**What you should do:**
In the part of the listing that opens with the line containing "Starring violinists Ham" and closes with the line containing "minor, and other", change "programme" to "concert program". Give back only those lines, with everything else left the same.

**** Supplied records

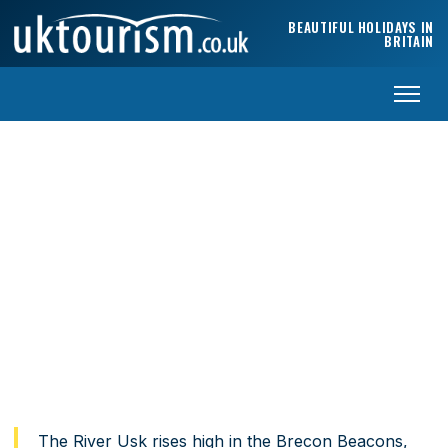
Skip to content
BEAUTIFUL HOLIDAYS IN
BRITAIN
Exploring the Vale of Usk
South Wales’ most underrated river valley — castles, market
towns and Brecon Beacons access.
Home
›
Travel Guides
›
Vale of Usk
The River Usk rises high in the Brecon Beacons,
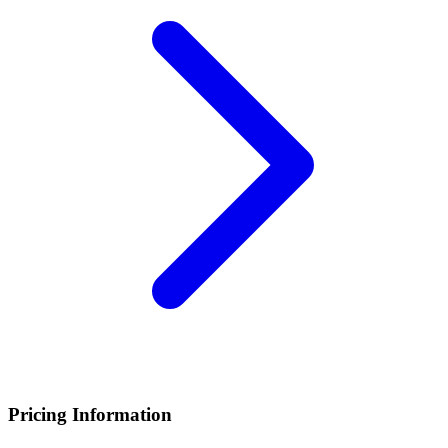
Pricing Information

********
**** Supplied records

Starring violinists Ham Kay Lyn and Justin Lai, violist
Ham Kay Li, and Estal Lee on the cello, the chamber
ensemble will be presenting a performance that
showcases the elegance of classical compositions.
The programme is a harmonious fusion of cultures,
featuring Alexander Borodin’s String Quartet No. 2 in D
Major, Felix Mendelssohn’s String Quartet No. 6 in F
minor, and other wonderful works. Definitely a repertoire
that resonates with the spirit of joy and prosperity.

********

**Response area:**
Starring violinists Ham Kay Lyn and Justin Lai, violist
Ham Kay Li, and Estal Lee on the cello, the chamber
ensemble will be presenting a performance that
showcases the elegance of classical compositions.
The concert program is a harmonious fusion of cultures,
featuring Alexander Borodin’s String Quartet No. 2 in D
Major, Felix Mendelssohn’s String Quartet No. 6 in F
minor, and other wonderful works. Definitely a repertoire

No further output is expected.